Because angels are rarely compensated in cold, hard cash, Mrs. Nielsen taught high school English. It happened to be at my high school in Mesa, Ariz. And it was my good fortune that Mrs. Nielsen also lived in our ward and was my mother's visiting teacher for a time, just as I was arriving at Mesa High School in 1977.
Mesa High in the '70s was a powerhouse in wrestling and football and I excelled in both, in addition to track as a ninth-grader at one of Mesa High's two feeder schools: Mesa Junior High. The high school coaches routinely visited my freshmen games, wrestling matches and track meets to scout my performance so I was identified early for special treatment when I arrived at Mesa High.
Once at the high school, I was placed in classes that were taught by assistant coaches — Arizona history, economics, algebra, etc., — ostensibly to keep me eligible. No one ever doctored my grades, but I was given plenty of latitude. If a test fell on Friday, the coach may let me take the test on Monday, so I could concentrate and focus my energy on the game. It wasn't uncommon to be given an extra day or two to turn in assignments or extra credit work. It seems unbelievable now, but one coach routinely gave me his car keys and had me run errands — picking up his dry cleaning or making deposits at his bank — during his economics class. I guess he figured I'd learn economics by helping the economy, never mind the enormous liability risk of a student driving around in his personal vehicle during school hours. But that's what happened.
I was an immature teenager who enjoyed the star treatment, raised by immigrant parents who really didn't understand the nuances of the public school system.
In this backdrop, Barbara Nielsen stopped me in the hallways at church one Sunday and insisted that I take her sophomore English class. Because she visited my mother every month, she followed up and made certain my mother knew of her request.
Reluctantly, I signed up.
It was a living hell. Her deadline for homework was inviolable. She insisted on first, second, third and final drafts. She scrutinized my work and, I thought, needlessly henpecked me. I loathed her monthly visits to my mother because she insisted to Mom that I be present. Can you imagine the indignity for a high school star athlete to sit next to his mother like a 5-year-old every month? Her visits amounted to a prayer, a few minutes for a lesson, then essentially an hour or more of intense, personal tutoring of my English assignments. At 15, I couldn't believe my incredible bad luck having my English teacher double as my mother's visiting teacher.

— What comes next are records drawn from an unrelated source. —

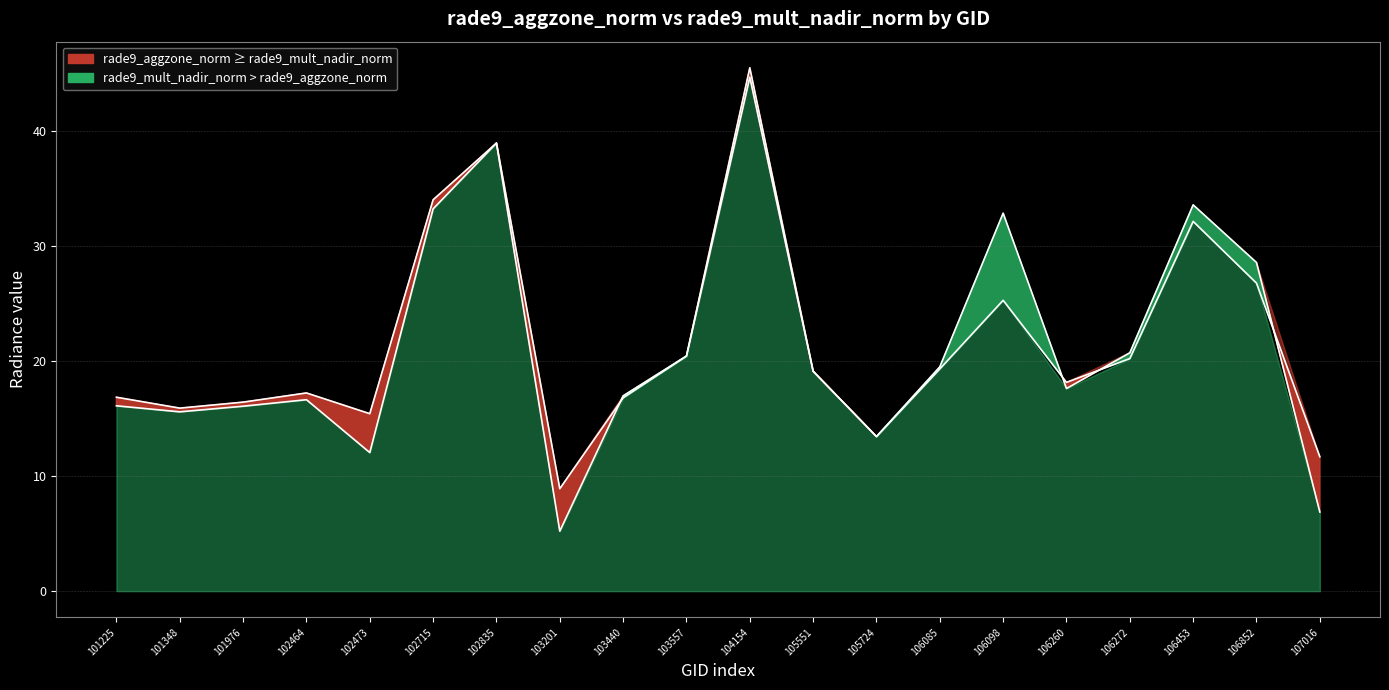

Which has a higher value, 103201 or 104154?

104154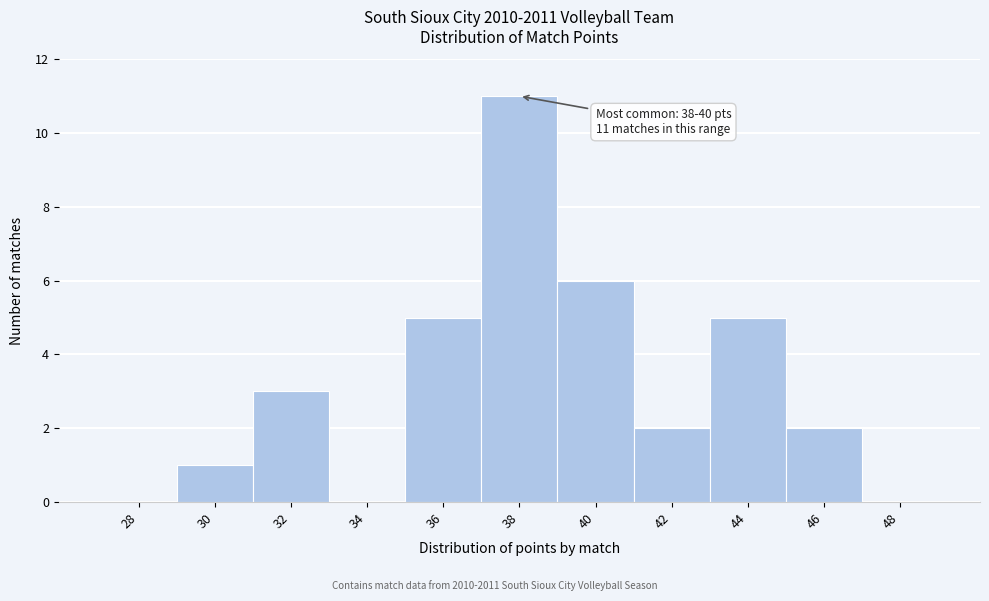

Reading left to right, what are all the values shown in this chart?

28=0	30=1	32=3	34=0	36=5	38=11	40=6	42=2	44=5	46=2	48=0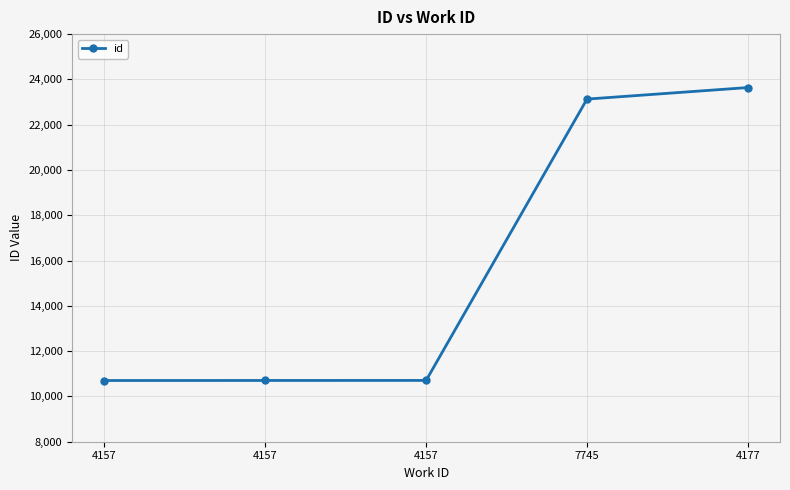

What is the difference between the values at 4157 and 7745?

12427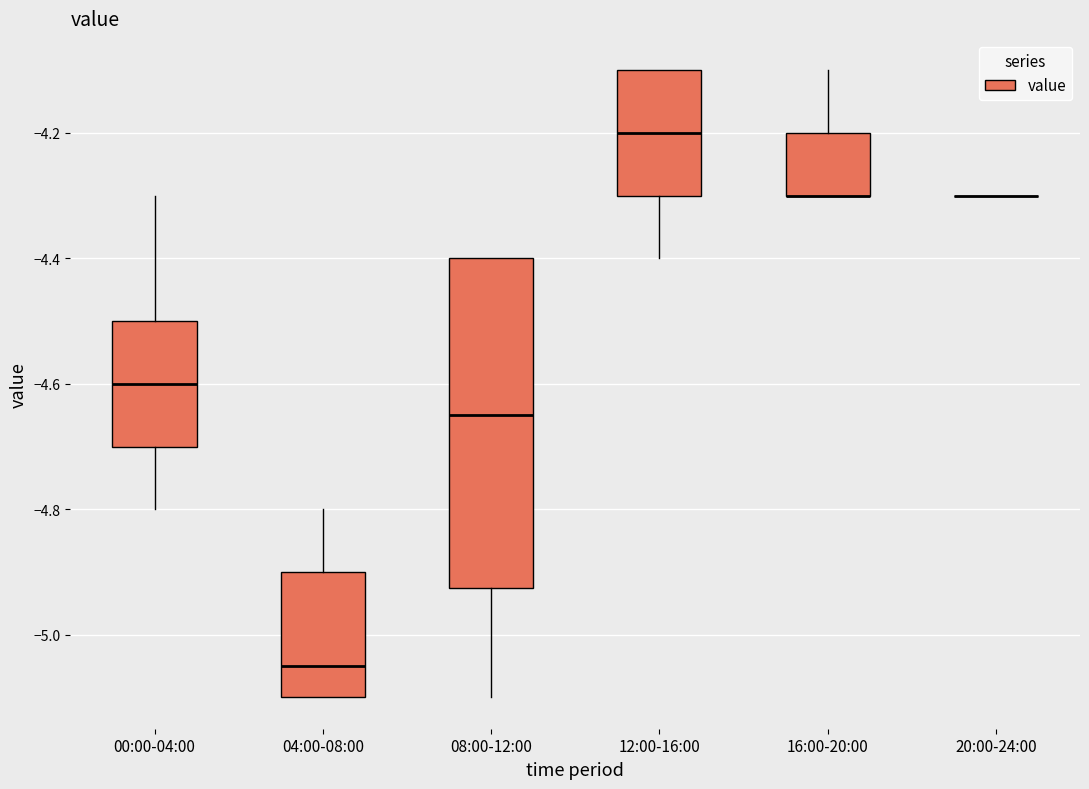

Which box is the tallest, from its lower edge to its upper edge?

08:00-12:00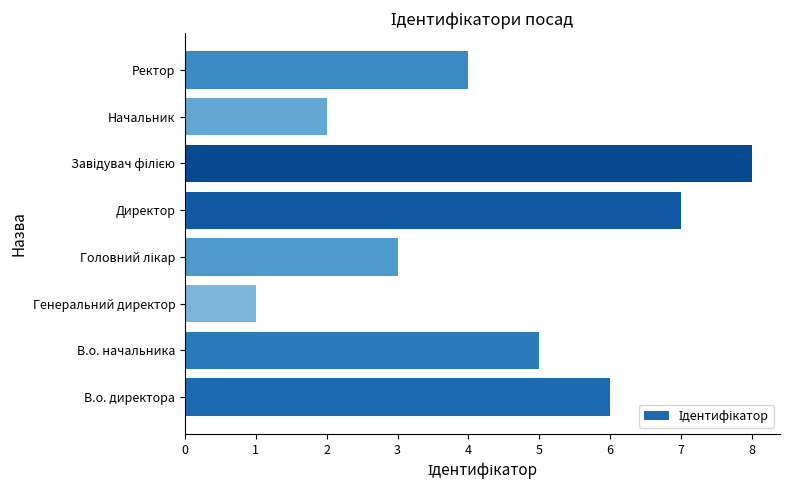

What is the ratio of the value at Начальник to the value at В.о. директора?

0.3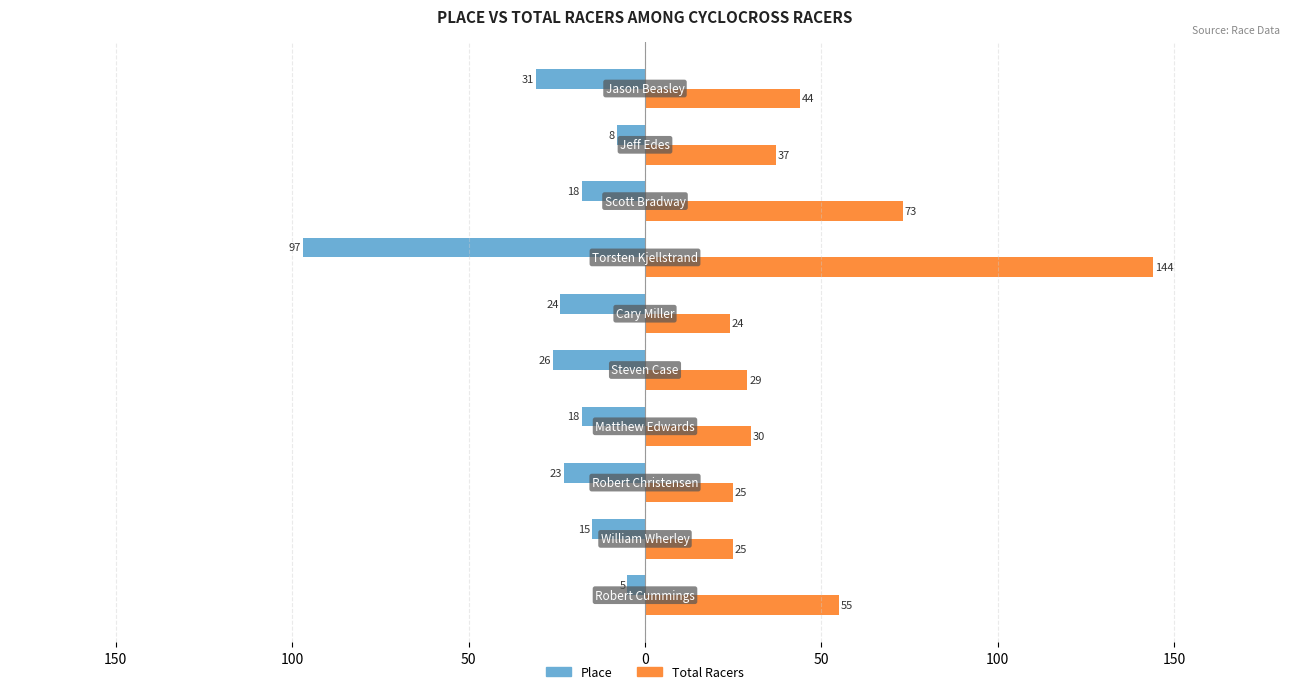

Which series has the largest total across all categories?

Total Racers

When it occurred to Mrs. Nielsen that no one in my family had ever read the classics, she brought to my home the works of Dickens, Shakespeare, Twain, Dickinson and others. She didn't just drop them off.
Over three years of high school English, I vividly remember reading and discussing with her George Orwell's "1984," Harriet Beecher Stowe's "Uncle Tom's Cabin," Mart Twain's "The Adventures of Tom Sawyer and Huckleberry Finn," Charles Dickens' "Great Expectations" and "A Christmas Carol," Shakespeare's "Othello" and Harper Lee's "To Kill A Mockingbird." There were others, but I remember those specifically because I still have the book reports with all of Mrs. Nielsen's red markings.
As my senior year approached, she came one night to visit Mom and brought a stack of my papers. She fanned them out on our table and congratulated me on my improvement. Then she invited me to apply for a position on the school newspaper staff, for which she served as the faculty advisor.